Die Hölle, das sind die anderen
Hart, härter, Sarah Kane: „Zerbombt“, das Erstlingswerk der britischen Dramatikerin, hatte in der Fertigungshalle Premiere. Für zarte Gemüter ist Nikolaus Strucks Inszenierung nichts.
Natürlich, ein Sarah-Kane-Text ist kein Ponyhof. Gerade einmal fünf Stücke hat die 1971 geborene Autorin verfasst. Ihr erstes, „Zerbombt“, erschien 1995. Vier Jahre später brachte sich die schwer an Depressionen erkrankte Autorin um. In Erinnerung bleibt sie als radikale und schonungslose Vertreterin des modernen britischen Theaters.
Logisch also, dass „Das Theaterprojekt“ in der Fertigungshalle keine erbauliche Kuschel-Inszenierung bieten kann. Aber nach 85 teilweise hart an die Grenze des Zumutbaren gehenden Minuten fragt man sich: Wozu das Ganze? Und ist damit mittendrin in der Diskussion, die schon vor über 15 Jahren über die Stücke der jungen Autorin entbrannte.
„Zerbombt“ spielt in einem Hotelzimmer in Leeds. Journalist Ian (Markus Fisher), ein rassistischer Kotzbrocken, und seine ehemalige Freundin Cate (Ulrike Reinhold) treffen sich dort. Warum genau, erschließt sich nicht. Alles sieht nach einer Beziehungsgeschichte aus — es wird viel onaniert und manipuliert, eine psychische Grausamkeit reiht sich an die nächste. Ian ist wegen seines Lungenkrebses dem Tode geweiht, im Leben angekommen sind beide aber sowieso nie. Brutaler Höhepunkt der Zweisamkeit: Ian vergewaltigt Cate. Eine Szene, die dem Zuschauer immerhin erspart bleibt. Andere allerdings nicht.
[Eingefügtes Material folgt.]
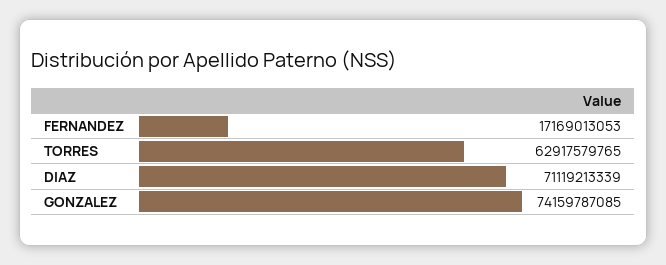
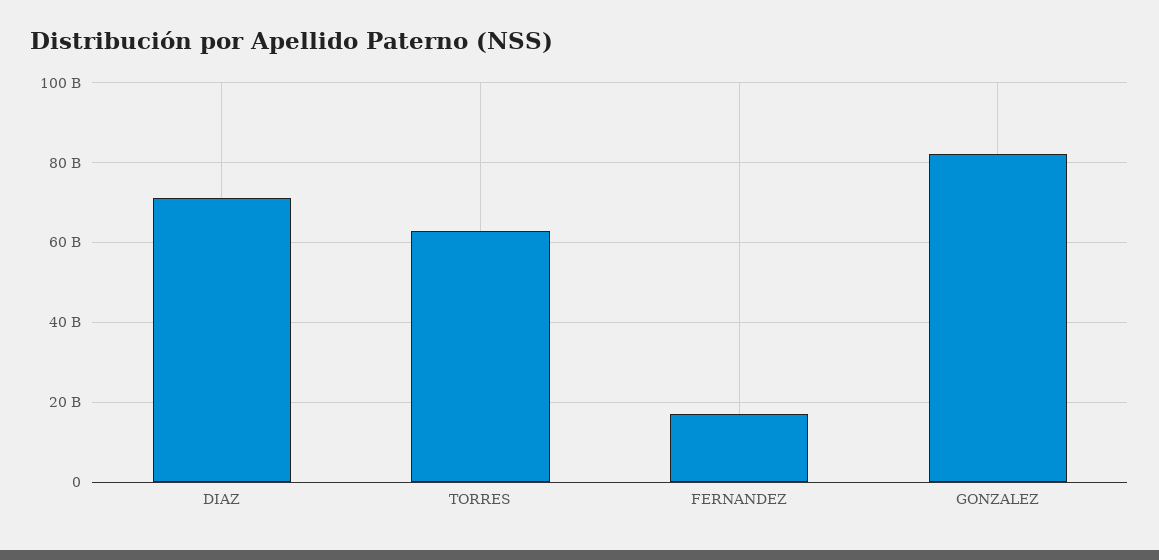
GONZALEZ: 74159787085 -> 82000000000

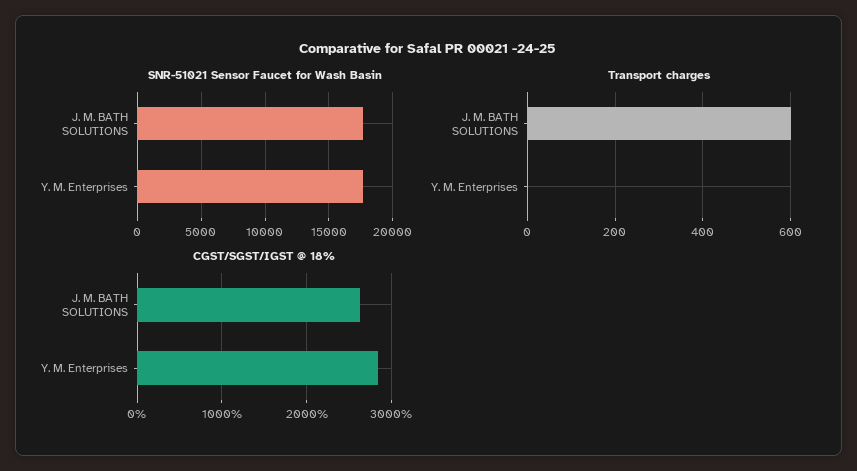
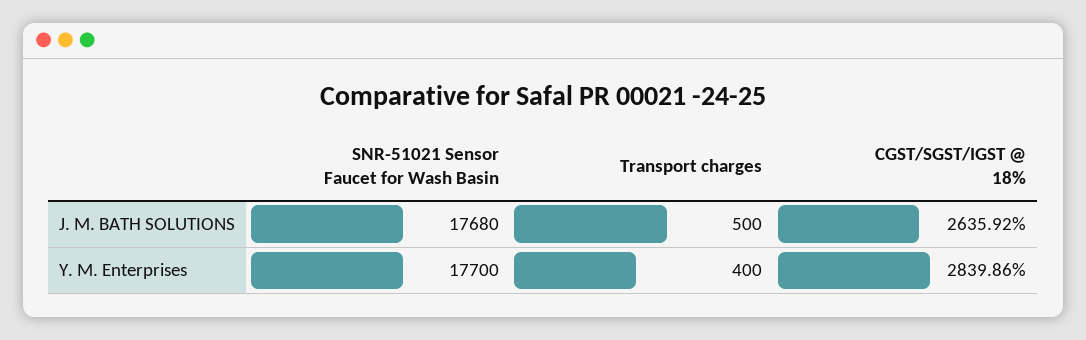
Transport charges, J. M. BATH SOLUTIONS: 600 -> 500
Transport charges, Y. M. Enterprises: 0 -> 400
Denn nach und nach erfährt man, dass draußen in der Stadt ein Krieg tobt. Plötzlich steht ein Soldat (Irfan Taufik) vor der Tür, der nicht nur hungrig ist, sondern auch „umkommt vor Lust“: Und die lebt er in einer Orgie der Brutalität aus. Auch aus Rache für den Mord an seiner Freundin.
Was will uns die Autorin, was will uns der Regisseur, der ein paar der barbarischsten Szenen sogar weggelassen hat, nun damit sagen? Gewalt im Kleinen führt zu Gewalt im Großen, ist am Ende gar dasselbe? Gewalt erzeugt Gegengewalt? Der Krieg beginnt in uns? Die Hölle, das sind die anderen? Sicher alles richtig. Aber das ist erstens nicht neu. Und zweitens bietet das Stück keine Lösungen an und gerät ab und an in den Verdacht, einfach nur dumpf schockieren zu wollen. Die paar wenigen Augenblicke, in denen dem Publikum ein kurzer Moment des „comic relief“, der Erleichterung durch eine komische Bemerkung, gegönnt wird, versanden. Dennoch: Verdienter Applaus für die tapferen Schauspieler.